[MATERIALS PROVIDED]
◇ ◇ ◇
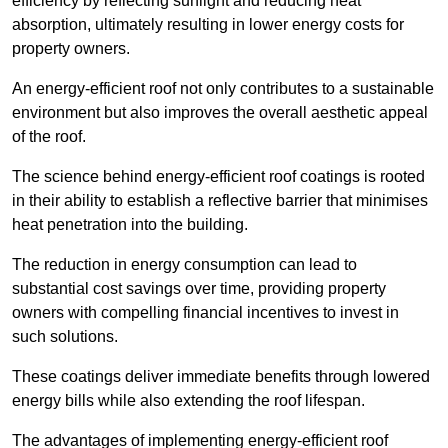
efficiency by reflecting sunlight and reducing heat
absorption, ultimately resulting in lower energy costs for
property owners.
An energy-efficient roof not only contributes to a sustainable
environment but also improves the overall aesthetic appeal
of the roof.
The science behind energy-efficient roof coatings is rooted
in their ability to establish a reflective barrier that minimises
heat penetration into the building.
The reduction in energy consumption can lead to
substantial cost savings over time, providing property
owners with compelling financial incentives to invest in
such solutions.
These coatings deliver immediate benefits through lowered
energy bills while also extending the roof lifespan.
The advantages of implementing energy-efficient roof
◇ ◇ ◇
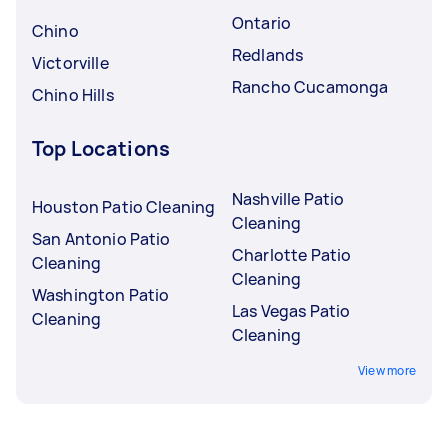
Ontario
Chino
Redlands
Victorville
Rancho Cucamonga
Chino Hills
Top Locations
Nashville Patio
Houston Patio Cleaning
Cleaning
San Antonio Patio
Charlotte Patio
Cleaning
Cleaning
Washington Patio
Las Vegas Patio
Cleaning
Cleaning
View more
◇ ◇ ◇
Repeat, exactly as they stand above, the lines from the line with "efficiency by reflecting" to the line with "The advantages of", both lines included.

[SOLUTION TO THIS EXERCISE]
efficiency by reflecting sunlight and reducing heat
absorption, ultimately resulting in lower energy costs for
property owners.
An energy-efficient roof not only contributes to a sustainable
environment but also improves the overall aesthetic appeal
of the roof.
The science behind energy-efficient roof coatings is rooted
in their ability to establish a reflective barrier that minimises
heat penetration into the building.
The reduction in energy consumption can lead to
substantial cost savings over time, providing property
owners with compelling financial incentives to invest in
such solutions.
These coatings deliver immediate benefits through lowered
energy bills while also extending the roof lifespan.
The advantages of implementing energy-efficient roof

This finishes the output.